Recorded information Start Marker
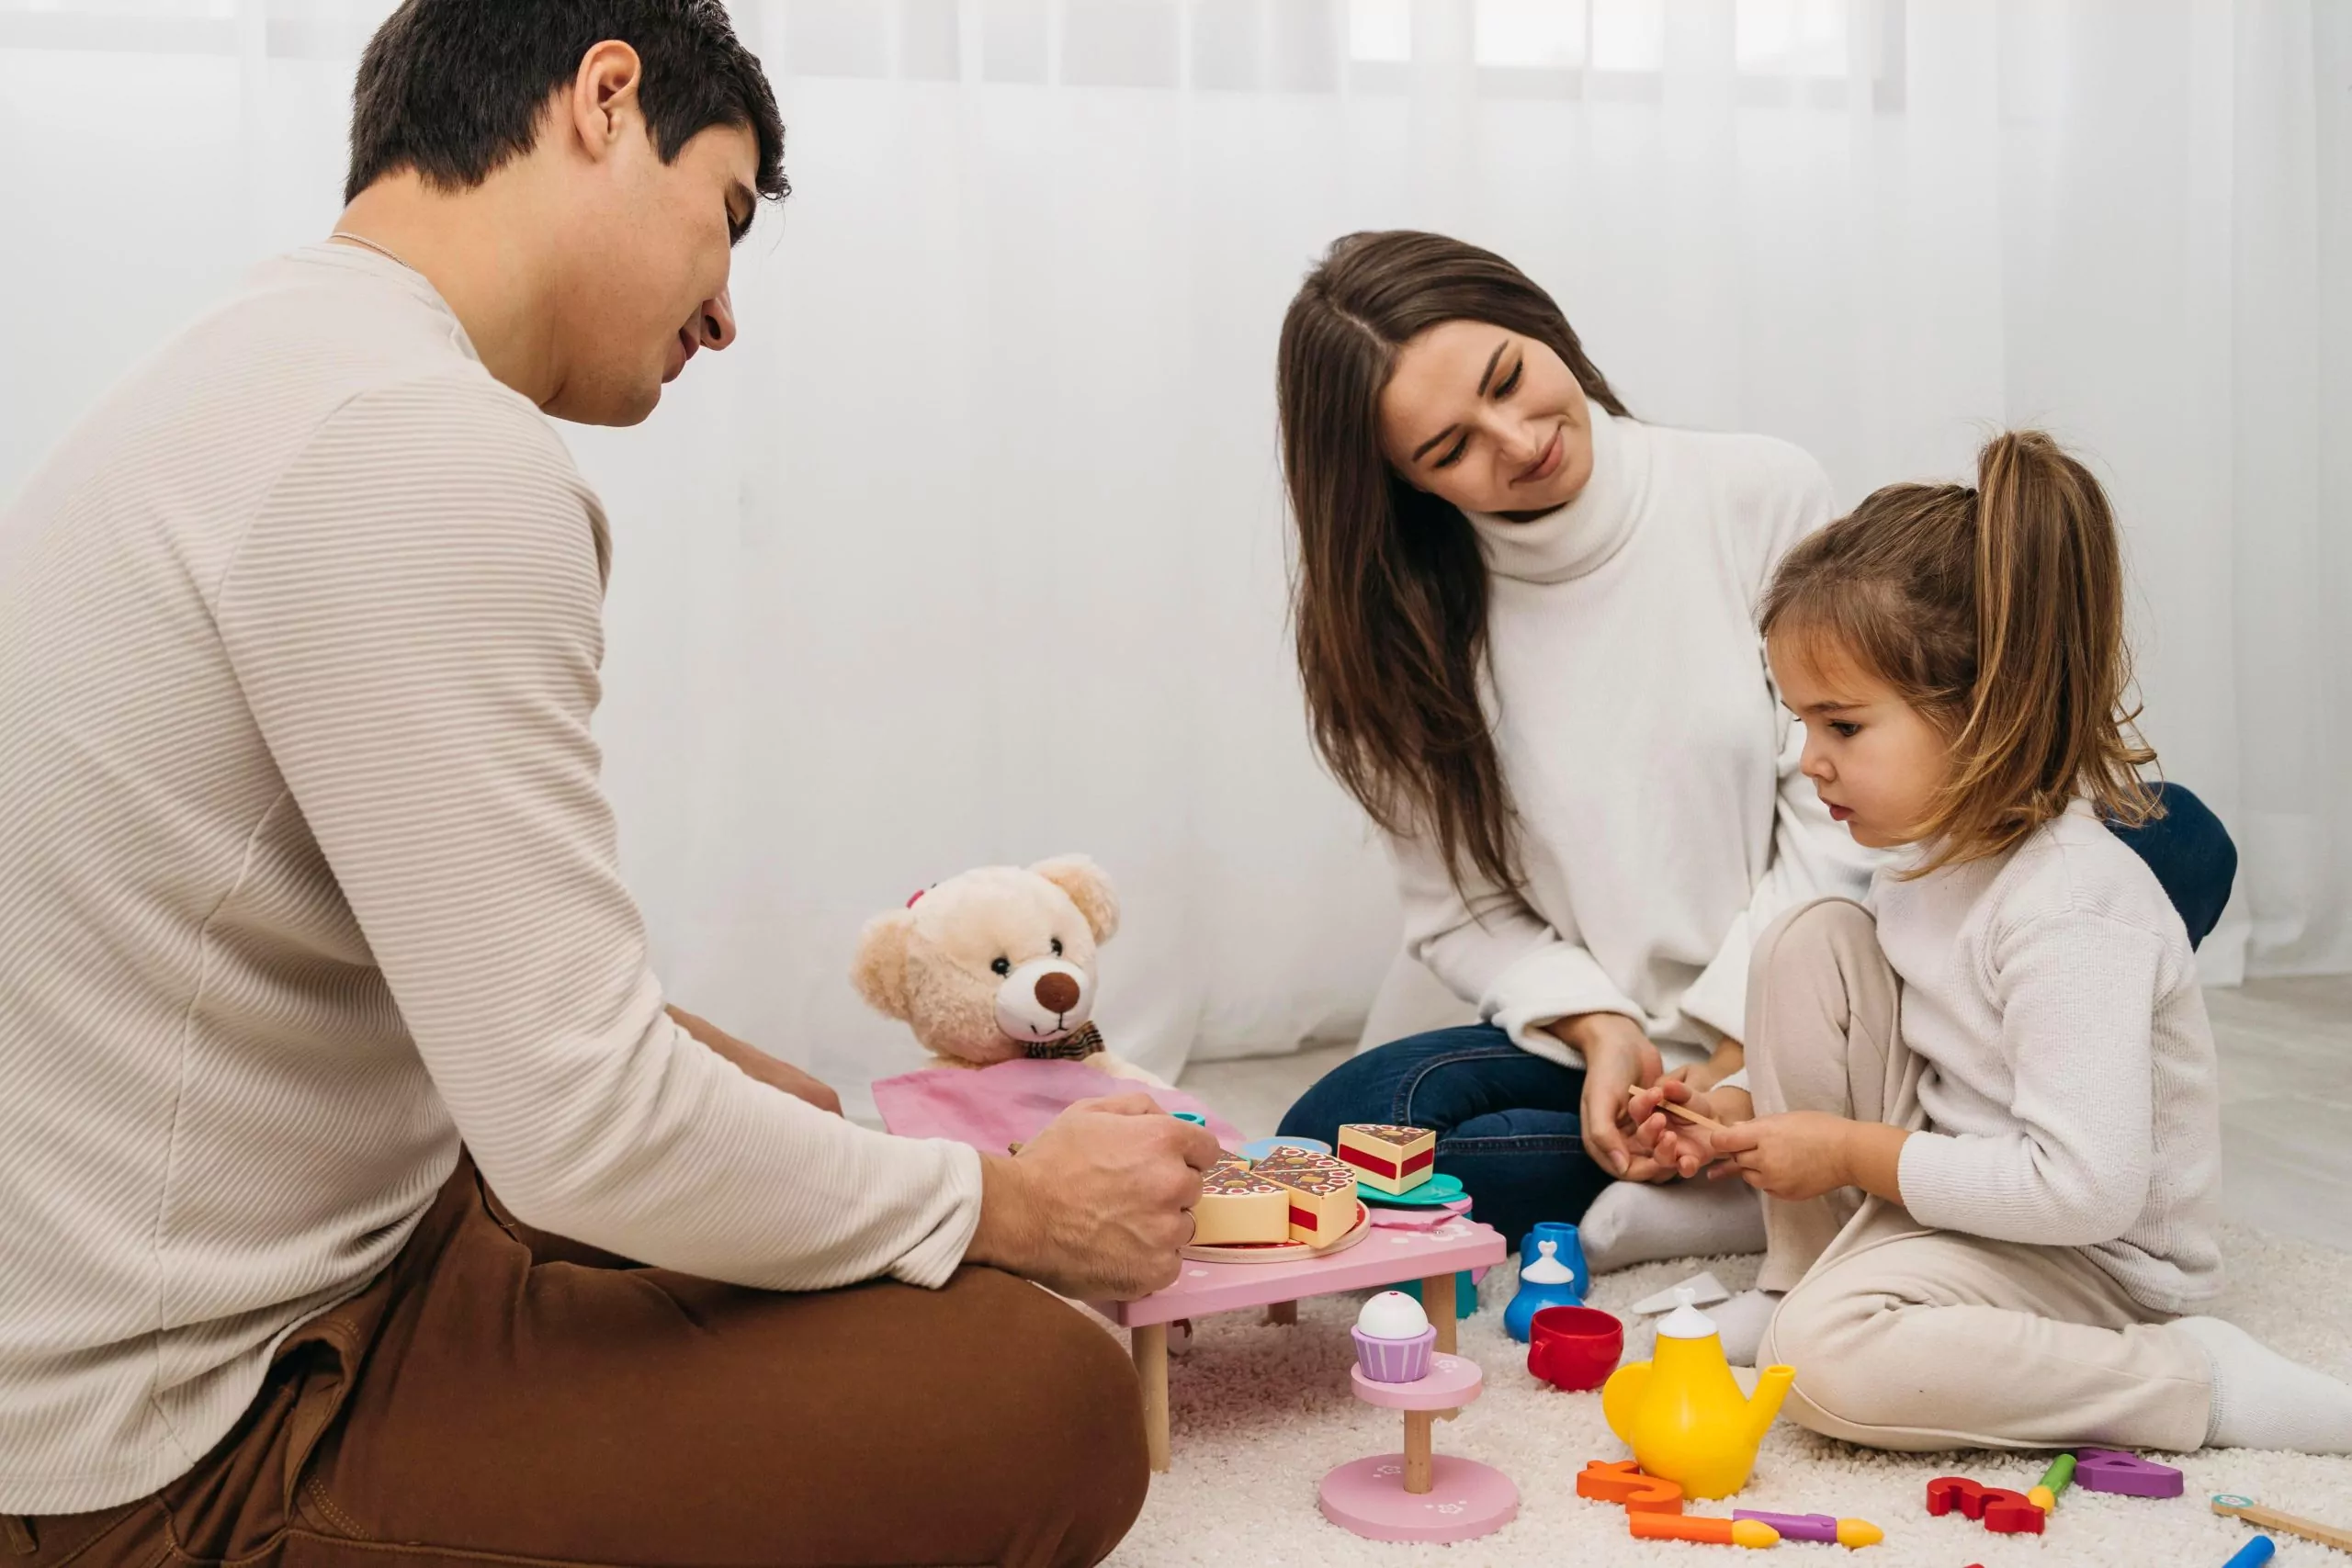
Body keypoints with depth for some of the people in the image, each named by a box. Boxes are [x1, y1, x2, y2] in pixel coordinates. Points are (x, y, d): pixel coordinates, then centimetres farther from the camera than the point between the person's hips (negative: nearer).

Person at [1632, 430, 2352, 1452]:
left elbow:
Recorded information End Marker
--- Exercise description ---
Rewrite the data above with "centimetres" changed to "cm" and everything else kept the same. Leave out the pictures.

--- Reply to the task ---
Body keypoints with depth for some of the people in the image, each named by a box. Boxes are [x1, y1, x2, y2] in pixel coordinates. Points are (x, y, d): pixel coordinates, then cm farther from the camera than the point between the person's hips (negative: nearer).

Person at [1632, 430, 2352, 1452]:
left elbow:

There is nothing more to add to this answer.